I make eye contact with a boy a few seats away. He says, “Hmmm…” and launches into a purely speculative, stream-of-conscious-like series of ideas—all of which miss the mark. He knows that they do, and so do the boys sitting next to him—but that doesn’t stop them from chiming in. And why should it? They don’t know, either. But they do know plenty of other things, and they know that a good way to go from not knowing to knowing is to just start putting ideas together. Try things, fail a bit, try more things, fail a little less. They are perfectly comfortable with this.

Meanwhile, the girls in the back sit in dead silence.

As soon as all of this settled in my head, I paused the discussion.
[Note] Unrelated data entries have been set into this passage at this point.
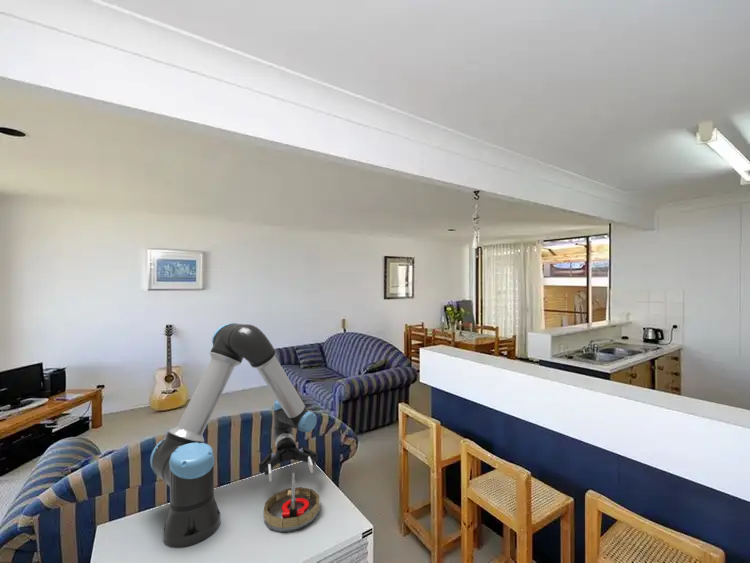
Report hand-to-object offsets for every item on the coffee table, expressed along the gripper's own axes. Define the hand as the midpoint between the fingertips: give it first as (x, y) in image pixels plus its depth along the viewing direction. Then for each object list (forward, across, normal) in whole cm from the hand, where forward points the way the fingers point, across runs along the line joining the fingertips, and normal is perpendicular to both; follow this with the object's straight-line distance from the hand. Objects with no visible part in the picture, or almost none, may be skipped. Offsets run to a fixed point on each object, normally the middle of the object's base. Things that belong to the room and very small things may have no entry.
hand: (291, 473), depth 113 cm
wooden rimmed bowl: (+5, 0, -10) cm, 11 cm away
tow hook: (+6, 0, -9) cm, 10 cm away
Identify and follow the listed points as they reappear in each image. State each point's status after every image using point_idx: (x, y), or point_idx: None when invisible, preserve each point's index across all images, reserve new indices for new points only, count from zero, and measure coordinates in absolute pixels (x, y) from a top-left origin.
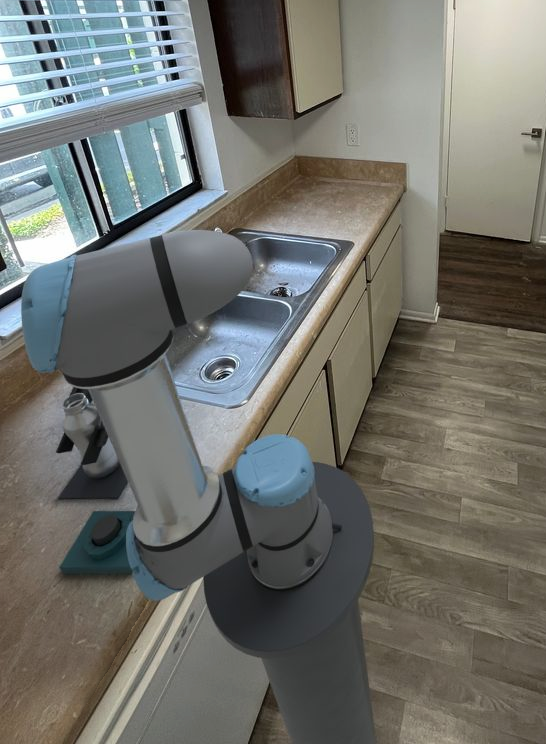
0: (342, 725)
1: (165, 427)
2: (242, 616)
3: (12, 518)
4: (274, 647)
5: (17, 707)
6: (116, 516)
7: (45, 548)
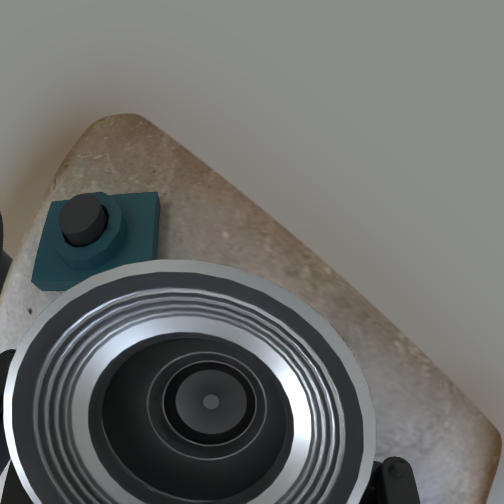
0: None
1: None
2: None
3: (336, 279)
4: None
5: (139, 121)
6: (77, 249)
7: (223, 236)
I think I said something like, “Guys, please indulge me in a little meta-discussion analysis.” I reminded them that the girl at the back had answered my really open-ended question by saying, “I don’t know.” Then I turned to the boy who had started talking first.

“Lucas,” I asked, “do you know the answer to my question?”

He made a little smirky face. “No! I have no idea.” The boys next to him laughed a little and shook their heads, agreeing.

I shared a little knowing glance with the girls and said something like, “So Lucas doesn’t know, but he’s answering anyway.” And then the bell rang. No time for further reflection. But everyone was laughing a little on the way out—hopefully at themselves as much as at their classmates.

Beauty Is a Math Art Class

5:00 p.m., on a Tuesday afternoon. Halfway through the hour-and-a-half seminar period of high school mathematical art. It smells like Swedish Fish and Sour Patch Kids, and a little musty (but that’s just the smell of the Saint Ann’s School basement). The last song to come over my Bach Pandora Radio station was actually a Bach, but now we’re listening to a little Debussy.

On the floor, near the door, three kids play around on the computer, letting their minds mull over how to turn their fascination with the game Mastermind into a piece of mathematical art. They are inspired by this beautiful image of the game Tic Tac Toe, but they aren’t sure how to implement something like it with such a large game as Mastermind.

To my left, a boy searches the web for a piece of code he needs for his computerized work. He’s so far advanced in computer programming that I have no idea what he’s doing; I just can tell that it’s incredible.

Through the folding wall behind me, I hear a kid on the piano, riffing on some bars of a piece of music written to the square root of two. Now it’s melodic; now jazzy.

A few minutes later, a kid across the room folds something out of paper. “Hey, look at this,” he says. “It looks like a spiral.” The computer programmer beside me looks up, looks thoughtful, and says, “Wow, that’s actually really cool.” He puts his computer aside and scoots over to learn how to make it.

The only disruption to our total state of peace is the occasional scuffle from the duo on the floor at my feet, bickering over where to place the next Sonobe in their polyhedron. The color symmetries just aren’t working out right; it’s hard to build an icosahedron with two colors.

If the kid making a Rube Goldberg machine were here, things would be a bit noisier. The tranquility would be broken by a video of water flowing upwards in spirals or sound waves forcing sand into crazy patterns. He’s thinking that the theme of his machine will be curves, and he wants to incorporate as many as possible—linear, parabolic, sinusoidal, Brachistochrone, exponential… He’s home sick, though.

Me, I just knit. Sometimes I ask a question; sometimes someone asks me something. Am I in charge? I guess so. They’ve had class without me before, though, on a day when I was absent. Usually seminars are cancelled when the teacher is out; but they bought their own Swedish Fish and did their thing.

I love a math class full of bustle and noise, with discoveries, debates, and excitement whizzing around the room. But this is nice, too: a peaceful room where most of the sharing is done by showing, not by telling, and the making of mathematics takes a long time.